The Singularity Question

The dawn of the singularity

The morning after his overnight experiment, Tobi posted a follow-up: “the singularity has begun. so many signs.”

Is that hyperbole? Maybe. But consider what just happened. A 630-line open-source script enabled a non-researcher to achieve ML improvements that would have required a dedicated team months ago. The script ran on commodity hardware. The results were real and transferable. And the system is getting better — community contributions are pouring in, the SETI@home vision is taking shape, and the feedback loop between AI capability and AI research is tightening.

The Hacker News community pushed back on the singularity framing, noting that autoresearch currently operates within a narrow optimization space — more hyperparameter search than genuine discovery. That’s a fair critique. Karpathy acknowledged that current models feel “cagy and scared” when facing truly open-ended problems.

But the trajectory is what matters. The gap between “optimizes hyperparameters” and “discovers new architectures” is a capability gap, not a conceptual one. The framework is the same. The agent just needs to get better.

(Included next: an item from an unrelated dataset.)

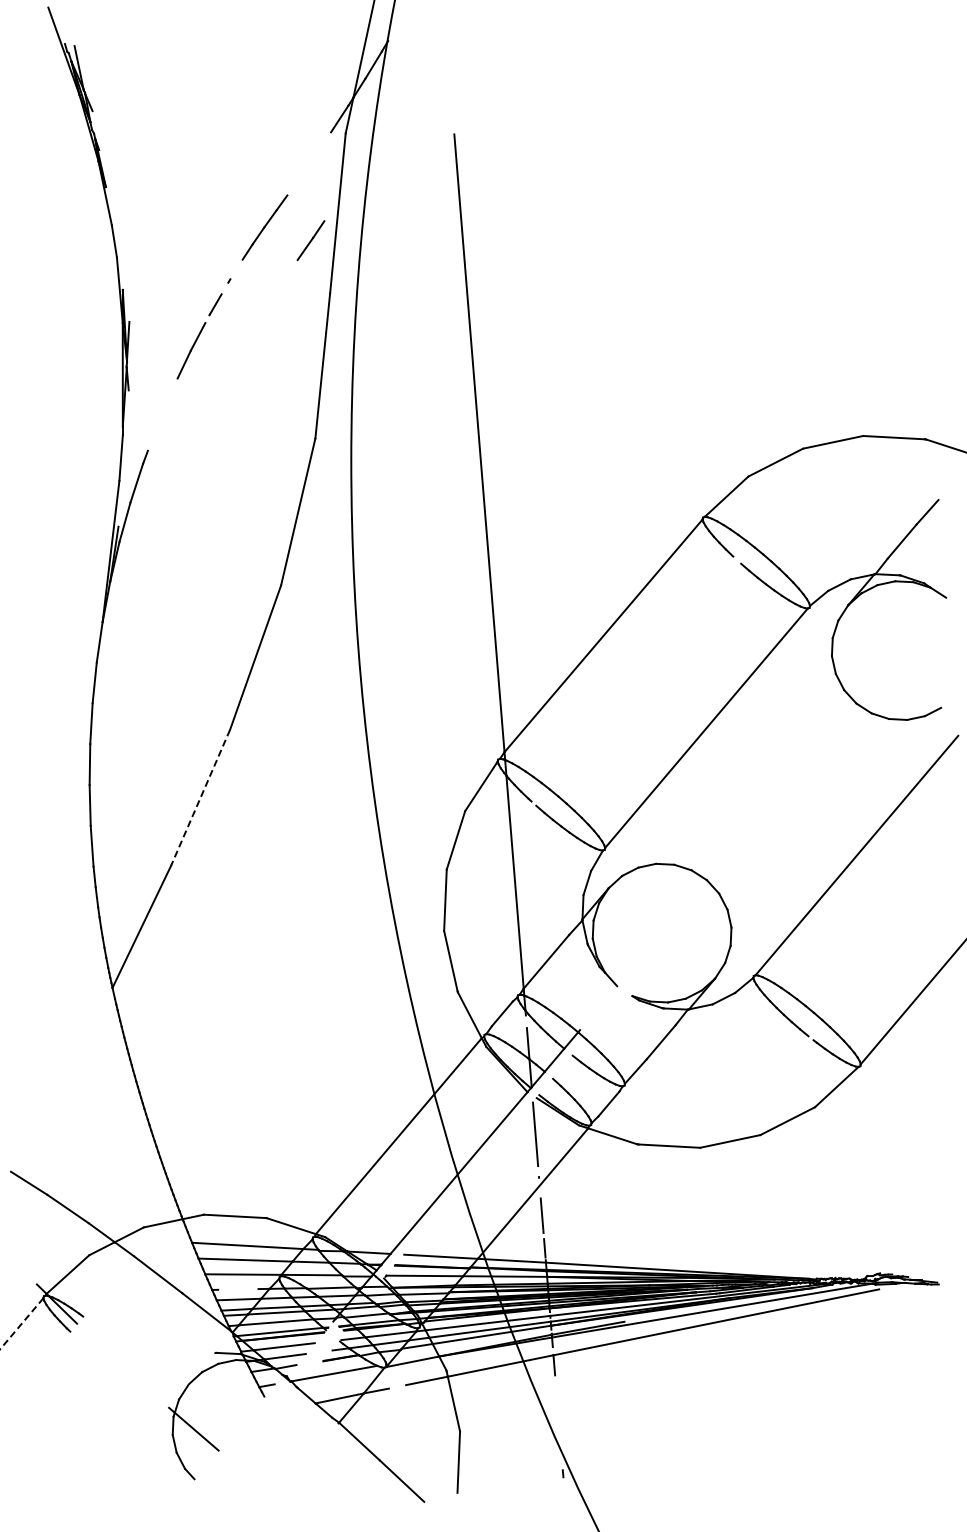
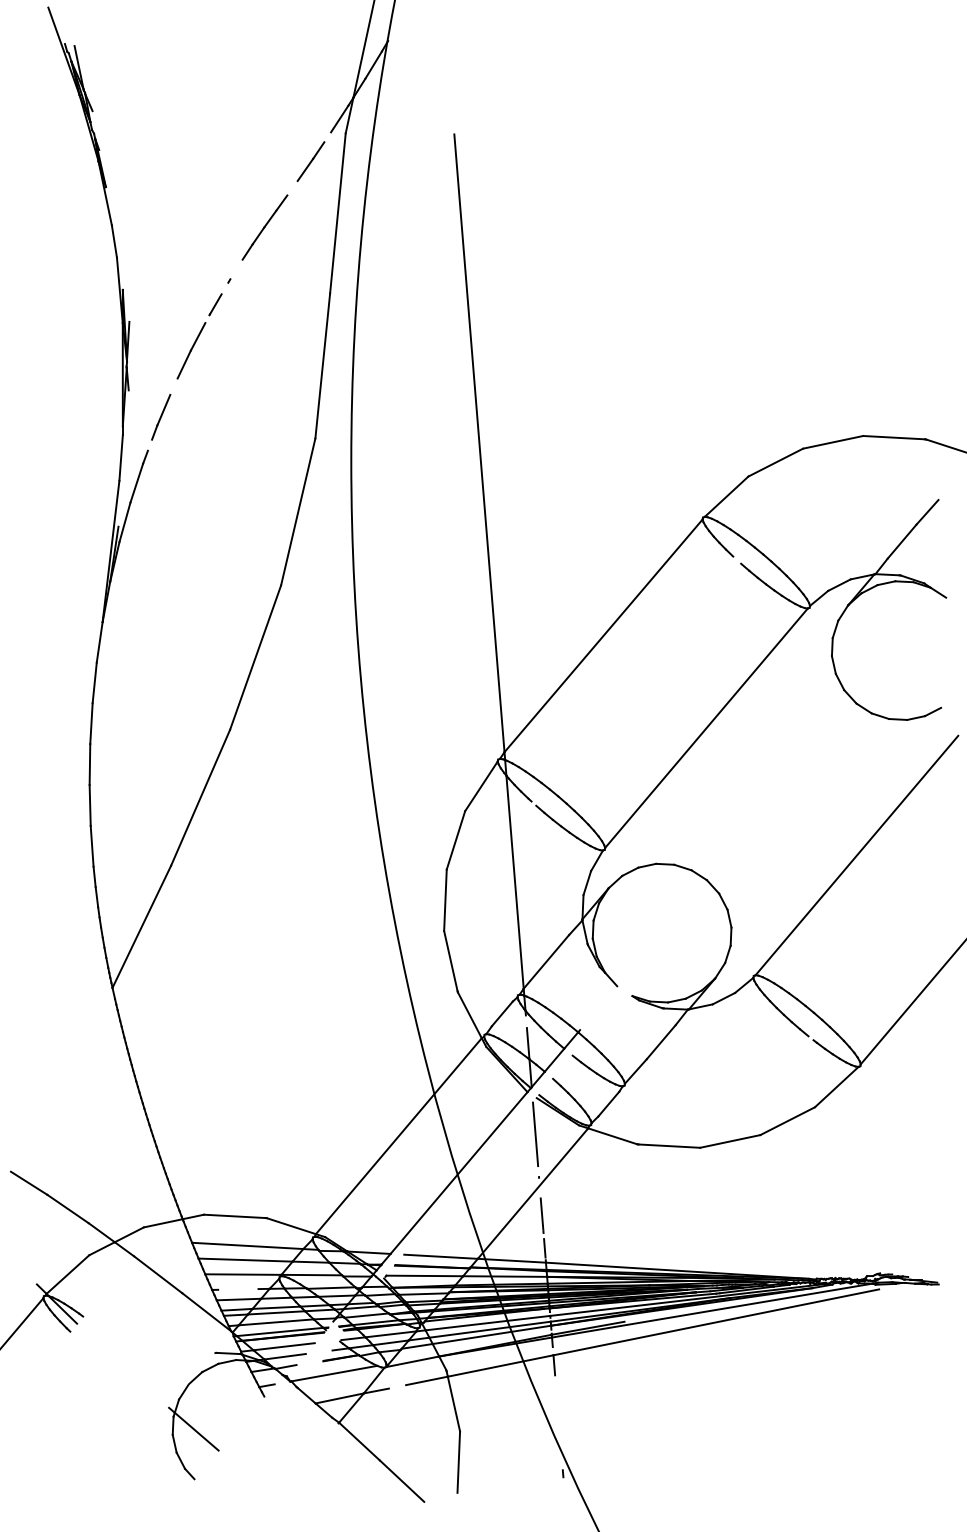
line at (310, 240) position: (310, 240) -> (310, 161)
line at (161, 417): none -> present
line at (200, 798): dashed -> solid
line at (21, 1324): dashed -> solid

And if there’s one thing autoresearch demonstrates, it’s that agents are getting better fast.

Takeaways

Autonomous AI research is no longer theoretical — it’s running on consumer hardware and producing real results
The bottleneck has shifted from execution to instruction design — the quality of your program.md determines your outcomes
Non-experts can now achieve research-grade results — the democratization of ML is accelerating
Every measurable workflow is a candidate for autonomous optimization — ML was first because the metric was cleanest
The recursive improvement loop has begun — AI agents are now improving AI systems, and the pace is increasing

Sources: Analysis synthesized from 10 sources including Karpathy’s autoresearch announcement, Tobi Lütke’s overnight results, GitHub repository, arXiv study on AI researcher perspectives, and community discussions on Hacker News.